***** Passage for review
Our experimental results can be summarized as follows: (1) the addition of methanol, ethanol, or isopropanol to the reaction mixture leads to a substantial decrease in the 4-NiP reduction rate; (2) the reduction rate of 4-NiP in aqueous alcohol mixtures can be improved by increasing the borohydride concentration or the reaction temperature; and (3) the removal of dissolved oxygen from the reaction medium prior to and during the reaction results in a substantially improved catalytic performance both in water and in ethanol. The observed negative effect of methanol, ethanol, and isopropanol on the 4-NiP reduction rate is somewhat counter-intuitive since alcohols are common solvents for borohydride-mediated reductions.^39,40 It is generally accepted that 4-Nip reduction by NaBH₄ is not accompanied by side products formation, which is also confirmed by the presence of isosbestic points in the time-dependent absorption spectra of 4-NiP reduction (Fig. S1†). Therefore, the absence of side reactions makes it unlikely that the observed hindering effect is caused by an alteration of the reaction direction in the presence of alcohols. However, solvents are known to interact with reagents and/or reaction intermediates, substantially affecting their transformation rates.^1–11 For example, solvent molecules can influence electron transfer kinetics or stabilize high-energy transition states, thereby accelerating the reaction. In contrast, in some cases, highly solvated reagents/intermediates are less reactive since a favourable interaction with the solvent reduces their adsorption on the catalytic active sites. Similarly, the adsorption of solvent molecules on the catalyst surface decreases the active site's accessibility for the reaction substrates. Such solvation effects are fundamentally problematic to directly address owing to the intrinsic instability of the transition states and the large number of species/interactions involved in a catalytic cycle. Hence, in the present study, we attempted to gain understanding by correlating the effect of the reaction medium on the rate of 4-NiP reduction with selected solvent properties.
**********
***** Supplied data
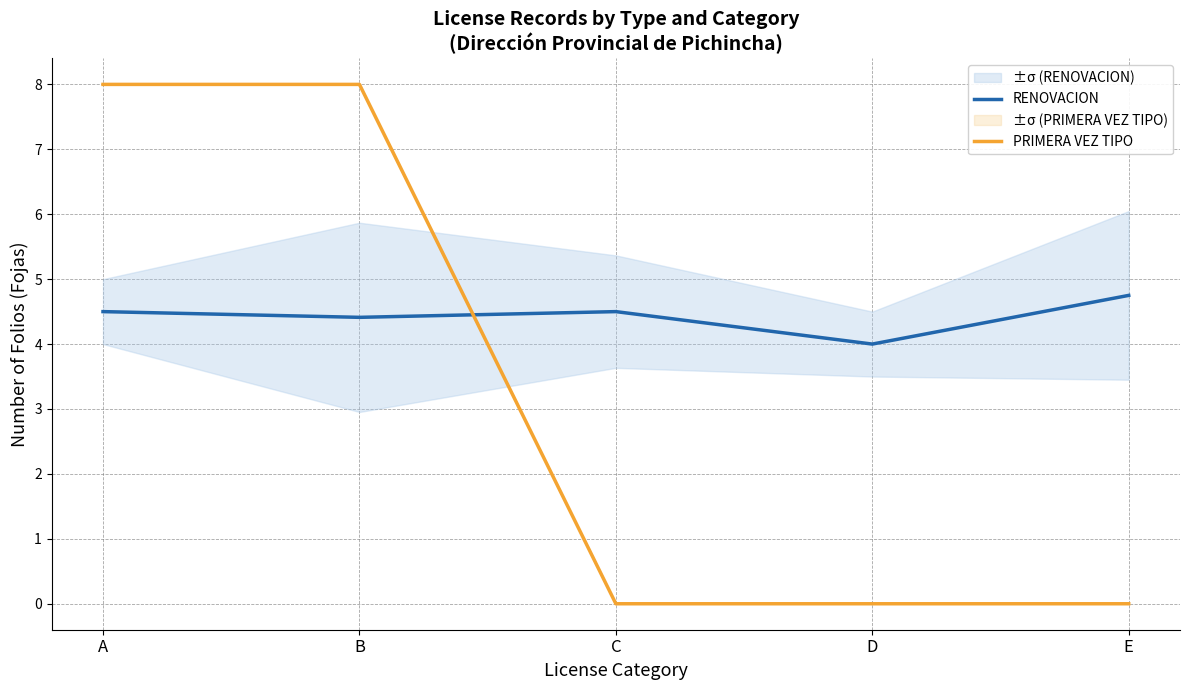

What is the total value across all series at D?

4.0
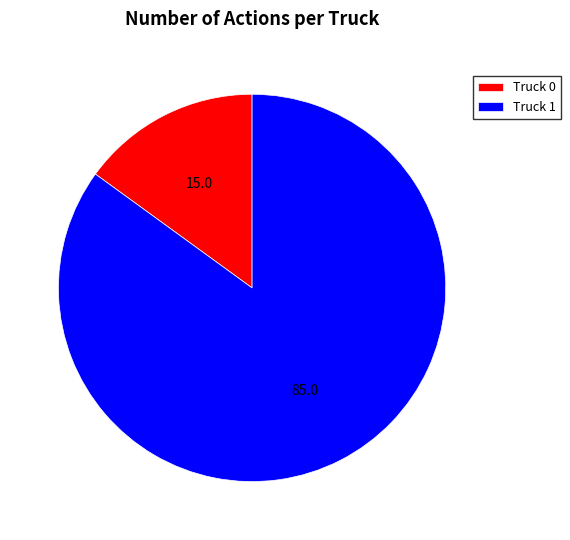

Does Truck 1 represent more than half of the total?

Yes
**********
What to do.
Please name what, according to the passage on 4-NiP reduction, confirms that reducing 4-NiP with NaBH₄ forms no side products.

Task answer.
The presence of isosbestic points in the time-dependent absorption spectra of 4-NiP reduction.